→ EXTRAIT CHOISI
+++++

En l’absence de normes légales, le vin naturel repose donc sur une forme d’éthique et de confiance entre le vigneron, le vendeur et le consommateur. Mais cette confiance, fragilisée par l’essor du marketing, peut facilement être mise à mal.

Un flou qui ouvre la porte aux abus

L’absence de cadre légal pose une question majeure : comment être sûr que ce que l’on achète comme étant un vin naturel l’est vraiment ? Si certains vignerons belges travaillent avec sérieux et dans le respect des fondamentaux de ce mouvement (fermentations spontanées, zéro intrant, pas de filtrage forcé), d’autres peuvent être tentés d’associer l’étiquette "vin naturel" à un simple argument commercial.

+++++

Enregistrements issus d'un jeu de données

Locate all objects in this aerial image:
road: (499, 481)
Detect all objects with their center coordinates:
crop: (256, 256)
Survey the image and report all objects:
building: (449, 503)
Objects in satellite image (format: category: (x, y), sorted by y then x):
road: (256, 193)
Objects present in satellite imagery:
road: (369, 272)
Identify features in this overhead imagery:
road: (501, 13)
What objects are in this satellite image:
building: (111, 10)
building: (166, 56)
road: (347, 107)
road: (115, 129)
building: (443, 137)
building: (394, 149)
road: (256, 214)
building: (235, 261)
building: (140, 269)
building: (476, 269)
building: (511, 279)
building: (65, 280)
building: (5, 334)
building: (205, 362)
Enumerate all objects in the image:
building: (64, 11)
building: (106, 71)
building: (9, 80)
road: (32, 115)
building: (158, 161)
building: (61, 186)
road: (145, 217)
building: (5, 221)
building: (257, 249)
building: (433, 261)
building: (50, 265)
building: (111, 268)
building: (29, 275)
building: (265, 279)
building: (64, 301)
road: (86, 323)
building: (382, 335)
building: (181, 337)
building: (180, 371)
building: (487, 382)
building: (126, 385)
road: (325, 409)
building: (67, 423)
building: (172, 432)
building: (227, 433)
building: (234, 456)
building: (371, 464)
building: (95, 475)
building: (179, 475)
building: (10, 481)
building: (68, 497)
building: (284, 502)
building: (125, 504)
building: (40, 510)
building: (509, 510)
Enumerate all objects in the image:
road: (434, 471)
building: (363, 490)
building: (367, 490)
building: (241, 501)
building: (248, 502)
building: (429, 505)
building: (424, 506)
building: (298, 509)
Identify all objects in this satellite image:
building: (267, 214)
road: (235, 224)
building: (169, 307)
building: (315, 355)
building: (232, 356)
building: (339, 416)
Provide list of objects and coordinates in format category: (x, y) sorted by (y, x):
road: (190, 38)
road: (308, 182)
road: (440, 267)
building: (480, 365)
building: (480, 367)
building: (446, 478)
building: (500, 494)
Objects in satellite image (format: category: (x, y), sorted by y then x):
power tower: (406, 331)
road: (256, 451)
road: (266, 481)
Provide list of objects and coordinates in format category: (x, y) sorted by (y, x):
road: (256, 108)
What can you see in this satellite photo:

+++++

→ CONSIGNE
Pouvez-vous recopier mot pour mot le passage de l'extrait sur le vin naturel qui va de « En l’absence de » à « mise à mal. » ?

→ RÉPONSE COMPLÈTE
En l’absence de normes légales, le vin naturel repose donc sur une forme d’éthique et de confiance entre le vigneron, le vendeur et le consommateur. Mais cette confiance, fragilisée par l’essor du marketing, peut facilement être mise à mal.